NASAA is also concerned about the private transaction exemption including over-the-counter (OTC) derivatives based on securities, such as equity swaps. Among the provisions from which these transactions would be exempt is section 6d of the Commodity Exchange Act which authorizes the states to sue on behalf of their residents for violations of the CEA.

The exemption does not extend to sections 4b and 4c of the CEA any antifraud rule promulgated by the CFTC under section 4c(b), nor to the anti-manipulation provisions of the CEA. We are concerned, however, that the retention of CFTC antifraud authority under section 4b may prove illusory for securities-based OTC transactions. We are further concerned that the bill, as drafted, may preclude application of the antifraud provisions of the securities laws to OTC securities-based derivatives.

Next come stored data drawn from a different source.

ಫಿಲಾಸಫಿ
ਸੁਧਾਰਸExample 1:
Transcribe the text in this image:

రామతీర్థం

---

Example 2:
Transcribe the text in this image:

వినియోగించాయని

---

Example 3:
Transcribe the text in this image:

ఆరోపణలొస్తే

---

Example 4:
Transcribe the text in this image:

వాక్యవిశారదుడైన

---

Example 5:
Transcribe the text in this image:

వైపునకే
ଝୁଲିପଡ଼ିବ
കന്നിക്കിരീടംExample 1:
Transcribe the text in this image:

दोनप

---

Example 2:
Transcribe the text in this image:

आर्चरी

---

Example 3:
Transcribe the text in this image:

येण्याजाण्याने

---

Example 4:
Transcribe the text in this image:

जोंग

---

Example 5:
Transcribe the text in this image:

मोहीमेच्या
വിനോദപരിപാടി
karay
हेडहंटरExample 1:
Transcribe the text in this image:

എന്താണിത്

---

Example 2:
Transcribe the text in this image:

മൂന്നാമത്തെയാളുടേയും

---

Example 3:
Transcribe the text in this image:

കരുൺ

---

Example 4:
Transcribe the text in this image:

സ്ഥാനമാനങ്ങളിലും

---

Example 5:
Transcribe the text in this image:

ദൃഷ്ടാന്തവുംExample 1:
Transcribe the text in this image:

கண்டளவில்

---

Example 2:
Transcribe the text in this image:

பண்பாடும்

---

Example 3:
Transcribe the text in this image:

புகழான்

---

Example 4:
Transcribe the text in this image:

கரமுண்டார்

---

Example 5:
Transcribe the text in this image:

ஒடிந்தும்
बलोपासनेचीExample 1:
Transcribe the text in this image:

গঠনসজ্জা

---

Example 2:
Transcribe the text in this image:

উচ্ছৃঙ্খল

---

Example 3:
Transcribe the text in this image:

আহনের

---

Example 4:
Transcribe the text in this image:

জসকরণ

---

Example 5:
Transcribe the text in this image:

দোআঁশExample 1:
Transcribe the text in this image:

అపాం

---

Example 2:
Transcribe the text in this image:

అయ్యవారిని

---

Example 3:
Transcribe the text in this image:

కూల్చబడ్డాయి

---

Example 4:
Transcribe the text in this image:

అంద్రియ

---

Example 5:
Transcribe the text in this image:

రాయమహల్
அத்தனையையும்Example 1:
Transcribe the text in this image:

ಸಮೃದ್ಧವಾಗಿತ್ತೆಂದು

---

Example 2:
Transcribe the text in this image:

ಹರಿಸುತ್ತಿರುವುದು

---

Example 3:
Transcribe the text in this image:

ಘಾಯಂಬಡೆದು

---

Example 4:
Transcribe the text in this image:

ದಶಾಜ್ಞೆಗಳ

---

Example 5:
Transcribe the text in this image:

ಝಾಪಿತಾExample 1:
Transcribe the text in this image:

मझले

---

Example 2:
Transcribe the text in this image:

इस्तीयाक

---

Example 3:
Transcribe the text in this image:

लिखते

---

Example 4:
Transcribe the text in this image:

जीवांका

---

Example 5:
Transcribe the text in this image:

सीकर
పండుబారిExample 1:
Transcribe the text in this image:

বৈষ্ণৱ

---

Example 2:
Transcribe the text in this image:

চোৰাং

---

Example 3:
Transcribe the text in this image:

The primary antifraud provision of the CEA is section 4b. NASAA is concerned that the application of section 4b to the securities-based OTC transactions which the legislation would exempt from the CEA may prove difficult or impossible. There is no brokercustomer relationship in these transactions; they are principal to principal transactions. If section 4b was found not to apply to fraud in connection with exempt securities-based OTC transactions, we are concerned that there would be no federal remedy for fraud involving these transactions.

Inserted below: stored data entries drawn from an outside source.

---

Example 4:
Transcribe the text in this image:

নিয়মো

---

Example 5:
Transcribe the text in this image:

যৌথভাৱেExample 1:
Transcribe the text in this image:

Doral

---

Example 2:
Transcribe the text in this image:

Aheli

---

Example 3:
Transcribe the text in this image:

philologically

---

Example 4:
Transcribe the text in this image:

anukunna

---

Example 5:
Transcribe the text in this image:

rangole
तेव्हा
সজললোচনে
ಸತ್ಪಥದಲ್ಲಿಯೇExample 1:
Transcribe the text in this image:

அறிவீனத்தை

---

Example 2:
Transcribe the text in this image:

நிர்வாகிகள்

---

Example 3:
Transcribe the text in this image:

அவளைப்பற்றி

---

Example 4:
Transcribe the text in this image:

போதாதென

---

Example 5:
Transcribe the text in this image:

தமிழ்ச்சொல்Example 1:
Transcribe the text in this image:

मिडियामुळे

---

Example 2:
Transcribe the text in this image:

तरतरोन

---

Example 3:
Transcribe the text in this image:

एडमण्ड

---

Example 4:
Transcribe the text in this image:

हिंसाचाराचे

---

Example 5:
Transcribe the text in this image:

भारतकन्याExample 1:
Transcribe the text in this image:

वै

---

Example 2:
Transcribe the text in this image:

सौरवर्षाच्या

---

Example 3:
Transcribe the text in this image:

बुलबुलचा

As the SEC explained in its February 12 letter to Senator Richard Lugar and reiterated in recent Congressional testimony, an exemption “raises the concern that some may argue that the exempted product is a future and thus excluded from any regulation, not just the CEA.” This result would be of concern to NASAA. We urge Congress to explore all available avenues to insuring that an effective antifraud prohibition applies to securities-based OTC transactions. These alternatives include an exclusion from the CEA, rather than an exemption, as proposed by the SEC, as well as clarifying changes to section 4b of the CEA, as proposed by the CFTC.

NASAA continues to gather information and study the implications of these proposals and is willing to provide additional input as the deliberations continue.